**Text block**
* * * * * * *

LEPSIUSHAUS REMEMBERS ITS NAMESAKE
By Muriel Mirak-Weissbach
http://www.mirrorspectator.com/2012/11/08/lepsiushaus-remembers-its-namesake/
November 8, 2012 1:19 pm
Special to the Mirror-Spectator
POTSDAM, Germany - In Potsdam, not far from Berlin, there is a
beautifully renovated villa known as the Lepsiushaus, or House
of Lepsius, which was the family home where the German pastor and
humanitarian aid worker, Dr. Johannes Lepsius, lived and worked from
1908 to 1926. Since its official opening as a museum and research
center in May 2011, the Lepsiushaus has become the venue for exhibits,
lectures and conferences related to the theme of the 1915 Armenian
Genocide.
Most recently, the Lepsiushaus hosted an international conference
honoring its namesake. The September conference gathered experts
from several universities in Germany, Switzerland, US and Armenia,
including Prof. Ashot Hayruni of Yerevan State University, and Prof.
Margaret L. Anderson of the University of California, Berkeley,
who shed light on the many sides of this complex and controversial
individual.

* * * * * * *

Stored records
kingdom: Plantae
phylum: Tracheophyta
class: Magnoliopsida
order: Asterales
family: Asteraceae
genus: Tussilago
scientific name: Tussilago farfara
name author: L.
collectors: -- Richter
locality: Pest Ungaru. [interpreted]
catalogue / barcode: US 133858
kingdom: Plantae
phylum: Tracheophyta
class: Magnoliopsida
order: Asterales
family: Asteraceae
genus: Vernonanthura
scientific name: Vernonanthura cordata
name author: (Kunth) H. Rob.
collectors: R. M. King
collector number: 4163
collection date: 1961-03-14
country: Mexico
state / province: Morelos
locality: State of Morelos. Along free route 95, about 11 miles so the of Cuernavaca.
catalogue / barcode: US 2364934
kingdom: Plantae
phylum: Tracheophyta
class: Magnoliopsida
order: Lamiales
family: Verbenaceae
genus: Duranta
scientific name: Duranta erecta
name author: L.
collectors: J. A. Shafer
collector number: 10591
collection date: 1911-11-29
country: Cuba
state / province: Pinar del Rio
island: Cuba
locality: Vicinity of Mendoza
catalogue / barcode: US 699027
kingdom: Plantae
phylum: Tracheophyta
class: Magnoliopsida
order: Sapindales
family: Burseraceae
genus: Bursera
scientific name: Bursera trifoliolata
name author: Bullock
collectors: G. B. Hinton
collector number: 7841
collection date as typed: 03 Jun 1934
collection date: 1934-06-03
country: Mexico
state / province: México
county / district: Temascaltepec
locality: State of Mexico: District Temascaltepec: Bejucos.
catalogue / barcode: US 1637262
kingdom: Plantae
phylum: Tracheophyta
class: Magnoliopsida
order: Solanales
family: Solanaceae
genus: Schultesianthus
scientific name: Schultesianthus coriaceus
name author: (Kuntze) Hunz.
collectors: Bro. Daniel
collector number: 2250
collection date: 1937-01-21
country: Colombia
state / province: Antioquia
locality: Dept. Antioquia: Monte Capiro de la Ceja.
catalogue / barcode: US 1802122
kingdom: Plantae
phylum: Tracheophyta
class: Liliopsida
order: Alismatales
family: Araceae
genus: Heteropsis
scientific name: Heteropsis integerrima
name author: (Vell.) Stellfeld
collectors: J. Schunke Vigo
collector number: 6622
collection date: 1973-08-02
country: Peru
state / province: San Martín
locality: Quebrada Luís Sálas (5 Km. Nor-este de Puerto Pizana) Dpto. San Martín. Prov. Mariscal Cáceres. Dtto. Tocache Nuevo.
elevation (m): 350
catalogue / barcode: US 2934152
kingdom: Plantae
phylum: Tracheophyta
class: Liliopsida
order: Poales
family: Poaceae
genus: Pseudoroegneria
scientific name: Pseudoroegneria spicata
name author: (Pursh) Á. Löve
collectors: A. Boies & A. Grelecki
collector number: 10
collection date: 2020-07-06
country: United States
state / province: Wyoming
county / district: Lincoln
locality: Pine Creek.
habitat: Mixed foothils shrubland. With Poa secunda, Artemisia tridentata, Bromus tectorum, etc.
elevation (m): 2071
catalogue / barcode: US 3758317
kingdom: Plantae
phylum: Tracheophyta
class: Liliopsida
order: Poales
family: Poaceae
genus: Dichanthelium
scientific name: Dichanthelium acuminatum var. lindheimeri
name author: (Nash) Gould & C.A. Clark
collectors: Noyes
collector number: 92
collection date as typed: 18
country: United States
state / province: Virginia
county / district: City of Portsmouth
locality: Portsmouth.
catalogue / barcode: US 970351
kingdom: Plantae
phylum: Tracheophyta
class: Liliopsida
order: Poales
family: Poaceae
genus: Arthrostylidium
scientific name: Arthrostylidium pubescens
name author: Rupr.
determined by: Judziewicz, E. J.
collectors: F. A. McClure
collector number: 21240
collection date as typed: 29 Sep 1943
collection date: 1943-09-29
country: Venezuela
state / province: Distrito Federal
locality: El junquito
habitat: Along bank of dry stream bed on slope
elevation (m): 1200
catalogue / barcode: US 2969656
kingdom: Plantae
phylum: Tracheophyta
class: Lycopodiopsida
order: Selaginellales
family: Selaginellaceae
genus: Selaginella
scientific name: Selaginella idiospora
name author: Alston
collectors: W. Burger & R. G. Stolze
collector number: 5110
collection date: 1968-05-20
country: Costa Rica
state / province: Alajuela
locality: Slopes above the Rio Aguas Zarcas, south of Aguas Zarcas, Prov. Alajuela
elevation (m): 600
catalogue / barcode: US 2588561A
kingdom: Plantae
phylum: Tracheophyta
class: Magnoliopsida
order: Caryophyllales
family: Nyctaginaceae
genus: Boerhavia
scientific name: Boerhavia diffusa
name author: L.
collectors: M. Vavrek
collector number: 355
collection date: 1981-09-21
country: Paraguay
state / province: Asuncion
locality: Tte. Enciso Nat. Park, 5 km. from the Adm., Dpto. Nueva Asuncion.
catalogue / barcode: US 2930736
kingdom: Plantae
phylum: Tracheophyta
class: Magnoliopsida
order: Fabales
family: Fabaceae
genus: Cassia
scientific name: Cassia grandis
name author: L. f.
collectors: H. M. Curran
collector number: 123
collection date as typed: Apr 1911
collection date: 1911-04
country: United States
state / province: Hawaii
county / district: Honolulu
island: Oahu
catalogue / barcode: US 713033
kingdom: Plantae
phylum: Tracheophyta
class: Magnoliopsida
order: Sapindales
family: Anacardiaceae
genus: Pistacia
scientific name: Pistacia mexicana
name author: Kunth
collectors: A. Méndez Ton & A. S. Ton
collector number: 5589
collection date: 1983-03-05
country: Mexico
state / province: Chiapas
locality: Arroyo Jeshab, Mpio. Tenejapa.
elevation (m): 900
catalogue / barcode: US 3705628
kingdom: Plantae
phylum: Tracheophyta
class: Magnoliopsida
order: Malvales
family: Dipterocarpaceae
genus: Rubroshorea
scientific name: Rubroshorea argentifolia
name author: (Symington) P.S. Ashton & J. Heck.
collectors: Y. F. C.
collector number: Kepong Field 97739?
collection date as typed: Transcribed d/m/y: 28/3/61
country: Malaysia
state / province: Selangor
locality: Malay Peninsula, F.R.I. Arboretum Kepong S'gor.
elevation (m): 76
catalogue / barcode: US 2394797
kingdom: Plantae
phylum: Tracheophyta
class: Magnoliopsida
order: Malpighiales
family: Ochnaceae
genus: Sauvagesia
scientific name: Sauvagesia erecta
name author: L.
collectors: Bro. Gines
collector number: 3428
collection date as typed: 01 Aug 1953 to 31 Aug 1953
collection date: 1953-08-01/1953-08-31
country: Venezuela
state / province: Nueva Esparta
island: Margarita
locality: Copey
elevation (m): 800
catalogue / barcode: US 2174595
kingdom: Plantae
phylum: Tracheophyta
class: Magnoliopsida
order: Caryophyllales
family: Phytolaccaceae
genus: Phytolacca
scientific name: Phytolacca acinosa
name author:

* * * * * * *

**Problems and tasks**
**1)** Copy the Lepsiushaus article between "Most recently, the" and "individual.", inclusive, substituting "symposium" for "conference".
**2)** According to the Lepsiushaus article, when did the house officially open as a museum and research center?
**3)** Carry on the Lepsiushaus article from the point where it stops.

**Answers given**
**1)**
Most recently, the Lepsiushaus hosted an international symposium
honoring its namesake. The September symposium gathered experts
from several universities in Germany, Switzerland, US and Armenia,
including Prof. Ashot Hayruni of Yerevan State University, and Prof.
Margaret L. Anderson of the University of California, Berkeley,
who shed light on the many sides of this complex and controversial
individual.

**2)** In May 2011.

**3)**
Lepsius is known to most Armenians as a courageous German who
intervened in an effort to halt the Genocide being perpetrated by the
Young Turk government in Turkey. He travelled to Turkey to set up his
humanitarian mission in Urfa in 1896 to aid victims of the Hamidian
massacres, and after hearing reports through the foreign ministry in
Berlin of new massacres in 1915,
again traveled to aid Armenians. He set off for Constantinople hoping
to mount a humanitarian aid initiative to save Armenians, but was
prevented from travelling inland by the Young Turk officials. In
a famous personal encounter with War Minister Enver Pasha, which
Franz Werfel immortalized in his saga, The Forty Days of Musa Dagh,
Lepsius confronted Enver with the Young Turks' political and moral
responsibility and pleaded with him to be able to intervene to help
the Armenian population. Enver refused. The only thing that Lepsius
could do was to interview Armenian refugees arriving in the capital,
along with foreign missionaries and other eye-witnesses to the mass
murders, in order to compile a report based on the testimonies that
would document the tragedy being perpetrated. That report was to
shake Germany and the world.
As Dr. Rolf Hosfeld, director of the Lepsiushaus, recalled in his
keynote speech to the conference, that report titled, "The Situation
of the Armenian People in Turkey" and published secretly in Potsdam in
1916, made history, and not only in Germany. In Lepsius's own country,
the privately printed report was sent out in 20,000 copies to officials
of the Protestant church, other selected personalities and the editors
of the major press. The report was soon confiscated and banned by
the German authorities - Germany being allied to the Young Turk
government - and Lepsius had to flee to Holland, where he continued
his campaign to inform world public opinion of what was happening in
Turkey. In America, where the drama of the Armenians had been followed
closely, Lepsius's account was reported in the New York Tribune in
July 1919. "That the most significant charge against such crimes
committed by a state should indeed come from a German...," Hosfeld
noted, "must have surprised the reader of the New York Tribune."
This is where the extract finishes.